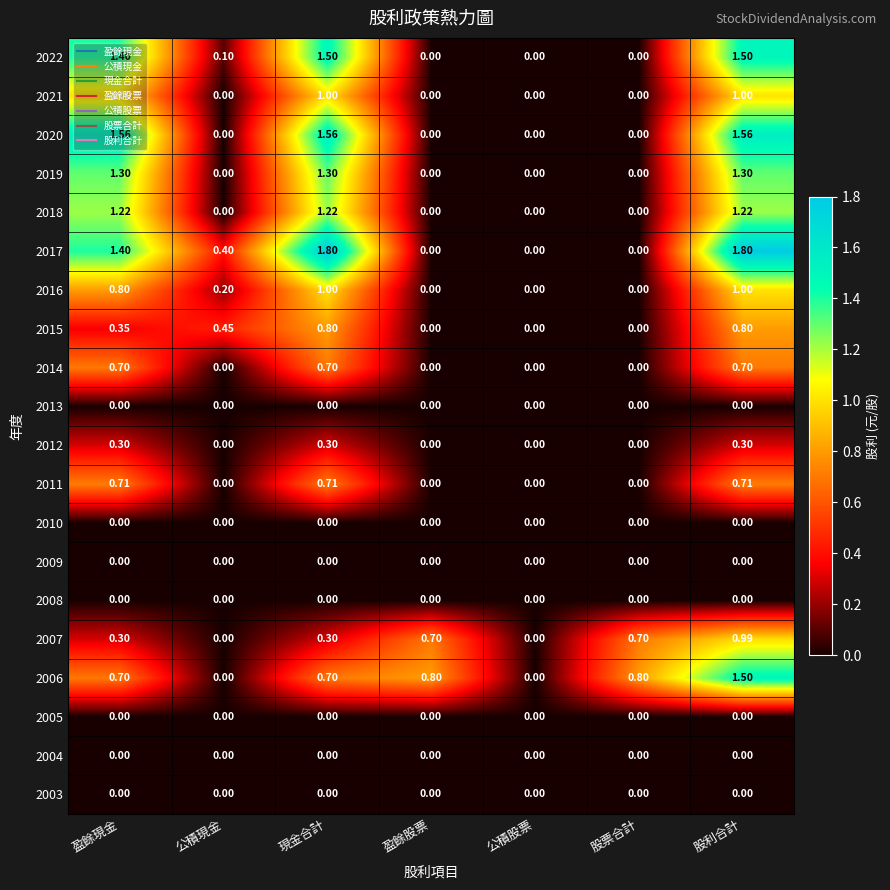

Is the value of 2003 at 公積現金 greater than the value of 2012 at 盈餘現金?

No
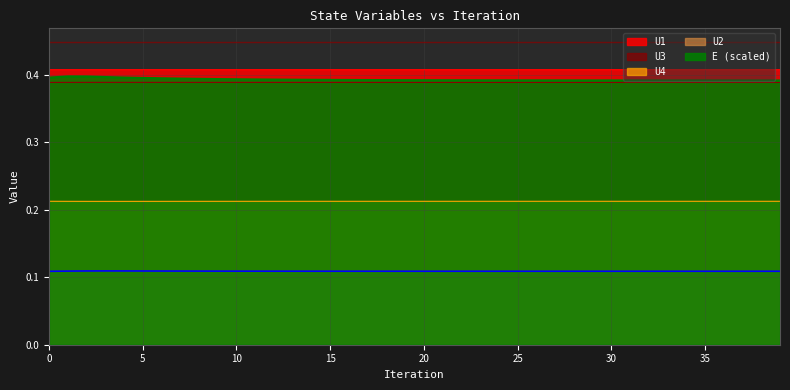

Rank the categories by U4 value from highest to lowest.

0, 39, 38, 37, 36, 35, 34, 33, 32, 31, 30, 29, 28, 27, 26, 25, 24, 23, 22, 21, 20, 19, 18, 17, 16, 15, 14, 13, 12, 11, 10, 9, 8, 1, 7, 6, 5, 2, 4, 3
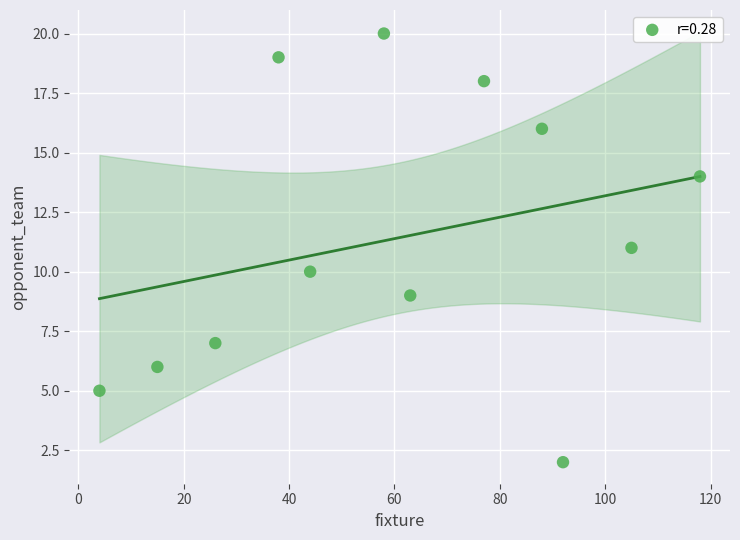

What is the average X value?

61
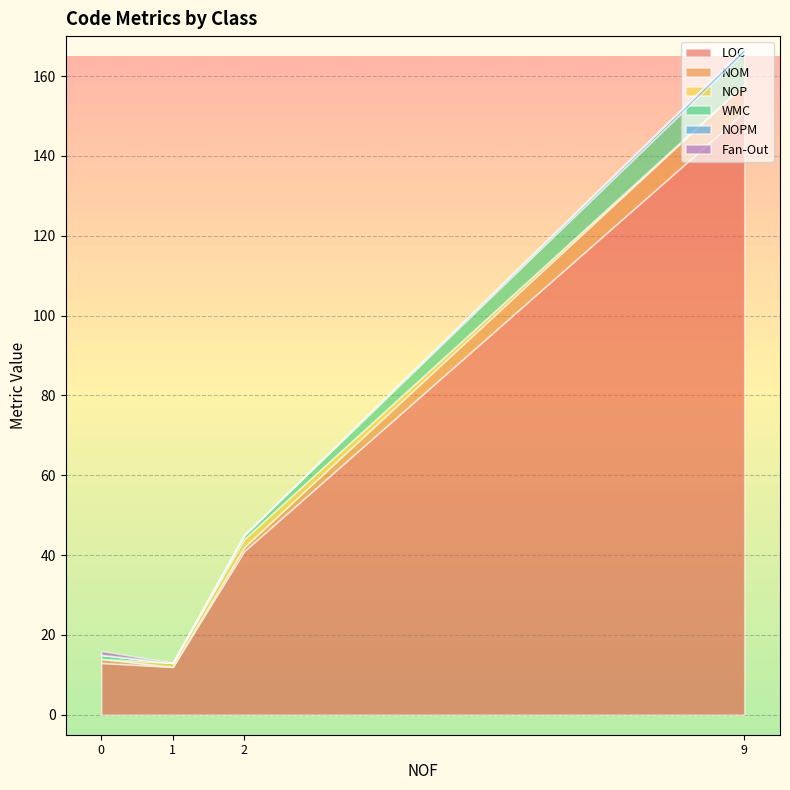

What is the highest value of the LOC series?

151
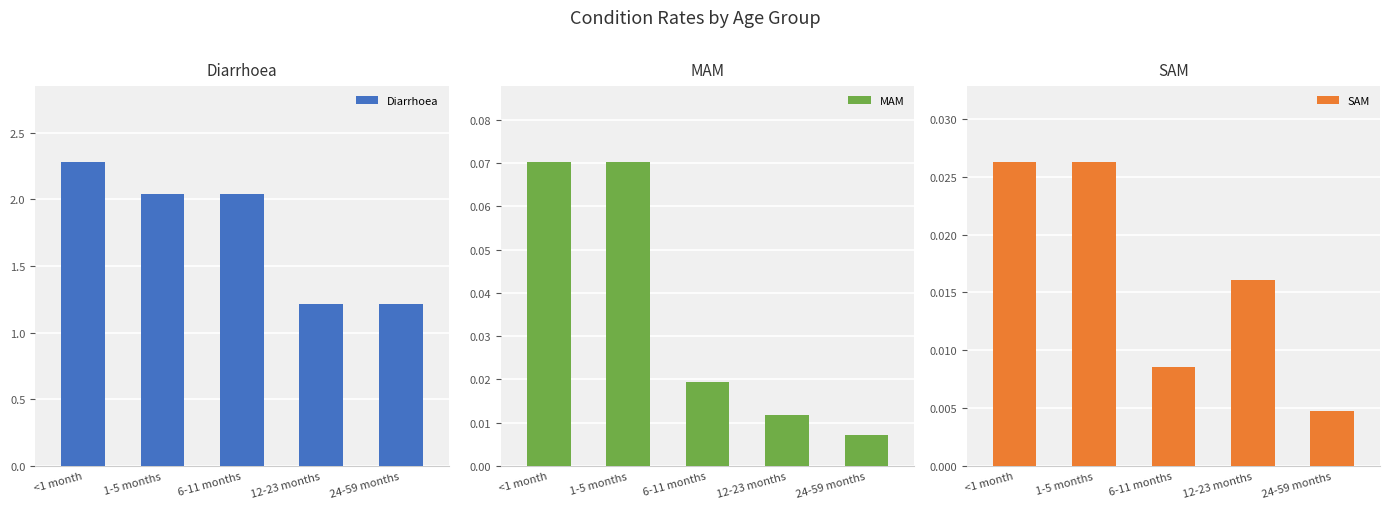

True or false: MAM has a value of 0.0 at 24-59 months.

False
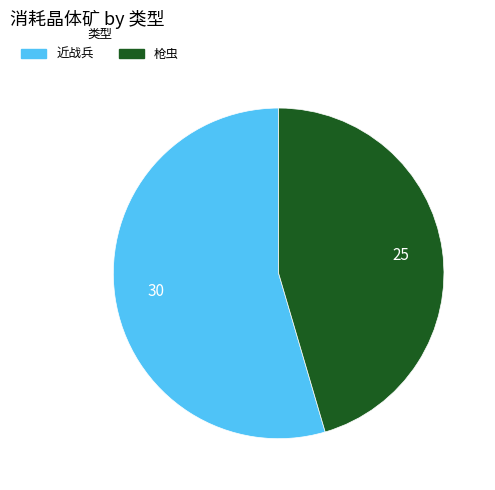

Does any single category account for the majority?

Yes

________

• WHAT YOU HAVE TO DO
Print everything from the line containing "Rank the categories" down to the end of the records, word for word, and leave out the pictures.

• EXPECTED ANSWER
Rank the categories by U4 value from highest to lowest.

0, 39, 38, 37, 36, 35, 34, 33, 32, 31, 30, 29, 28, 27, 26, 25, 24, 23, 22, 21, 20, 19, 18, 17, 16, 15, 14, 13, 12, 11, 10, 9, 8, 1, 7, 6, 5, 2, 4, 3

What is the average X value?

61

What is the highest value of the LOC series?

151

True or false: MAM has a value of 0.0 at 24-59 months.

False

Does any single category account for the majority?

Yes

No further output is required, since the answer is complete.